[Source texts of formatted documents]
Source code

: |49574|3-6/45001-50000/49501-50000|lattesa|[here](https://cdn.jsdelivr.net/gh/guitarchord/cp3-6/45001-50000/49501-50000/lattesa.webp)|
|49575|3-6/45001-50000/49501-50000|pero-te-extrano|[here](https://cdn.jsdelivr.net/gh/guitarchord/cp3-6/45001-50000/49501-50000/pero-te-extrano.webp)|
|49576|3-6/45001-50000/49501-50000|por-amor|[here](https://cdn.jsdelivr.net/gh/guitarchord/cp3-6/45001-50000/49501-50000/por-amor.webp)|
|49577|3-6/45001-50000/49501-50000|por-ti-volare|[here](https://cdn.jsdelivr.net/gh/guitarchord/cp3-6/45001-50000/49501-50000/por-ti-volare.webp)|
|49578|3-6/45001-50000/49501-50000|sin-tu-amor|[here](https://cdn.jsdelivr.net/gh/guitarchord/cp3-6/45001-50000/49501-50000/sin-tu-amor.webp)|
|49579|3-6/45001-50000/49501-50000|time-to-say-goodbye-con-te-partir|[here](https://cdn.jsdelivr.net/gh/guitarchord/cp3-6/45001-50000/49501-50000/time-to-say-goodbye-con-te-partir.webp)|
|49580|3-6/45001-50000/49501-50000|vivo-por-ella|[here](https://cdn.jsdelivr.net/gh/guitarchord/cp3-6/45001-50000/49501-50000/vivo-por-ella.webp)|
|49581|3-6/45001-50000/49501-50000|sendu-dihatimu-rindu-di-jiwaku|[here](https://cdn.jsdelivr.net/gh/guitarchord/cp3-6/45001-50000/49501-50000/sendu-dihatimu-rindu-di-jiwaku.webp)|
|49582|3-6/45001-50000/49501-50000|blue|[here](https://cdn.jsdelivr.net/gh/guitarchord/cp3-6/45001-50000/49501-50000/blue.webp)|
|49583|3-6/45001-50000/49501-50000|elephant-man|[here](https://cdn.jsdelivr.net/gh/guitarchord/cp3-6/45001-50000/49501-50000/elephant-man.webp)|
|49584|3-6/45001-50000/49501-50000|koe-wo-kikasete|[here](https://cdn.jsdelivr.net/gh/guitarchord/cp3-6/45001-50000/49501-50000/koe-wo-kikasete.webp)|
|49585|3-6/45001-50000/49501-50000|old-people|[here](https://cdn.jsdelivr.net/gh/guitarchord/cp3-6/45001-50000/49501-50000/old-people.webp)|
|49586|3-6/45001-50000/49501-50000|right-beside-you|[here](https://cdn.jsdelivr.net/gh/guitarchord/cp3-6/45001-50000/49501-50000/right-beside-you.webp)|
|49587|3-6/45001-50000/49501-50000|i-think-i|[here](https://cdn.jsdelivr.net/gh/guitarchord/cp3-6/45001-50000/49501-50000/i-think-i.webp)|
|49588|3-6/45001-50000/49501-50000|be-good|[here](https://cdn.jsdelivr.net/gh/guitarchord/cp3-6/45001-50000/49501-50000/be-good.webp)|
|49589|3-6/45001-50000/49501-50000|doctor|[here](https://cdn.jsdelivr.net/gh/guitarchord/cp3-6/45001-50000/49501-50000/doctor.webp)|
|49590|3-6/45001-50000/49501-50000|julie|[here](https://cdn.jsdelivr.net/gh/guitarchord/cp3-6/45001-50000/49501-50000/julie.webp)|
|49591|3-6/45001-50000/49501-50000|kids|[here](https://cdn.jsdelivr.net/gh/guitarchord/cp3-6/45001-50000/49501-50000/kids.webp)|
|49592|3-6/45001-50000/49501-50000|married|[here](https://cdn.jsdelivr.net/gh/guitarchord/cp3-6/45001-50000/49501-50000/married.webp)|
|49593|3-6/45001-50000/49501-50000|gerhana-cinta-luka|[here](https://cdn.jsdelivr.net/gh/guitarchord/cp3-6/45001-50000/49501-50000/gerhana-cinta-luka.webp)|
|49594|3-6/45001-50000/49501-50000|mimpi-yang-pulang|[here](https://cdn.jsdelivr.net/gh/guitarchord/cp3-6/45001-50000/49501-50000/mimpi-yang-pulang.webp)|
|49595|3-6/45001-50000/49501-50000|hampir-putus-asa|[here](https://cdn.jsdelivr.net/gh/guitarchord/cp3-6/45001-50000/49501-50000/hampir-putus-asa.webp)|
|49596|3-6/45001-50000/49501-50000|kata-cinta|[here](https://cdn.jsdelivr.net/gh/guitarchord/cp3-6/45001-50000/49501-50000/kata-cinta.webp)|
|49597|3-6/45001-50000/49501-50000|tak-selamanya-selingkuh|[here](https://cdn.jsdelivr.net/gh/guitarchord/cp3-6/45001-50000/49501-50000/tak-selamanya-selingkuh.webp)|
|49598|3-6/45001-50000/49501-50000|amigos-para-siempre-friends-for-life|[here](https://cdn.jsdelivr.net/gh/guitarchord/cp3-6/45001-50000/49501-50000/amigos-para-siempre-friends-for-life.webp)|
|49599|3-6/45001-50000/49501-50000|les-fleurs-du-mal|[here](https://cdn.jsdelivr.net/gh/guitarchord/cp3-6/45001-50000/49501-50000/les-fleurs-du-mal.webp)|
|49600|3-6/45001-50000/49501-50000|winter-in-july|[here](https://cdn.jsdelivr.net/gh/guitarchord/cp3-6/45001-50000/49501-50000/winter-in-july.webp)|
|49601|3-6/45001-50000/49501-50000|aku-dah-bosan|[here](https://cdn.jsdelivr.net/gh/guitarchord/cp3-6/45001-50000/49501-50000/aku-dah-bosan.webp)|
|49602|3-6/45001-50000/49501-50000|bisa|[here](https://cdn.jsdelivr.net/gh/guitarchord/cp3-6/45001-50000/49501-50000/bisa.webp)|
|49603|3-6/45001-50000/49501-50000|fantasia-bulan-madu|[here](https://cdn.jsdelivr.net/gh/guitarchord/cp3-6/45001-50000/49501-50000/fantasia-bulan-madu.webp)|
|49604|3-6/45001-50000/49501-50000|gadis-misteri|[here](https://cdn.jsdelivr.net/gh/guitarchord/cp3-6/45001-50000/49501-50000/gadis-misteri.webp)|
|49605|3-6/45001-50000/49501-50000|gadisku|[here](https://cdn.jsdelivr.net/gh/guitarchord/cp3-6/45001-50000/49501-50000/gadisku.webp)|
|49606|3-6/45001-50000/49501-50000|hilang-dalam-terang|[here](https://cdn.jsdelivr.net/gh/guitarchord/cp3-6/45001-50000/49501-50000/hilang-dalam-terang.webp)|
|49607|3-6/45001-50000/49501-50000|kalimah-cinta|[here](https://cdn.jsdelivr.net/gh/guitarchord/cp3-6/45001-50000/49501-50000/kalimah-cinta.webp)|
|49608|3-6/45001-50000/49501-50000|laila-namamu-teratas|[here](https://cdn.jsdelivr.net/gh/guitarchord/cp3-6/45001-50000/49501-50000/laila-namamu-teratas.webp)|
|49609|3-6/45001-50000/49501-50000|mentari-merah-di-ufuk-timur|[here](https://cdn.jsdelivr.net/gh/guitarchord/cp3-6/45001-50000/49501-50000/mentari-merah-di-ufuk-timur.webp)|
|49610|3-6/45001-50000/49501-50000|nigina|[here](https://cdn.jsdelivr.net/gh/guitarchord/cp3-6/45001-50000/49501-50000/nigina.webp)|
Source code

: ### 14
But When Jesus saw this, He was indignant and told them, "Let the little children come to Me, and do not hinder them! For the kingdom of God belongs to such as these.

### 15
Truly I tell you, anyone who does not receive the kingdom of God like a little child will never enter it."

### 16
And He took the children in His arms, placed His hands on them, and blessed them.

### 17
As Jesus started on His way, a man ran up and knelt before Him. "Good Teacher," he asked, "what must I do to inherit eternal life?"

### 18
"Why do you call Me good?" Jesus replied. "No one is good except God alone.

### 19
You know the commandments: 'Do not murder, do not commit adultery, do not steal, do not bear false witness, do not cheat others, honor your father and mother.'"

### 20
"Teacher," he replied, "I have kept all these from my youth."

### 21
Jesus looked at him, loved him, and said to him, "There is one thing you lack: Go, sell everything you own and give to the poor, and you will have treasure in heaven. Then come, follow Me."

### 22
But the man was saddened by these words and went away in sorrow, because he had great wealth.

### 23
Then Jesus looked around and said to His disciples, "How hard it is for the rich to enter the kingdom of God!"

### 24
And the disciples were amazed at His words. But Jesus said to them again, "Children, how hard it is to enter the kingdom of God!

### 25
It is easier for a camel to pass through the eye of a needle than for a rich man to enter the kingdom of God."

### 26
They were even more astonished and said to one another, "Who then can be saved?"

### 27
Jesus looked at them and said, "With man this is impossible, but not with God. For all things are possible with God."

_Work task_.
Locate every line in the listing that contains the word "rich", and reproduce each such line in full.

_Task solution_.
Then Jesus looked around and said to His disciples, "How hard it is for the rich to enter the kingdom of God!"
It is easier for a camel to pass through the eye of a needle than for a rich man to enter the kingdom of God."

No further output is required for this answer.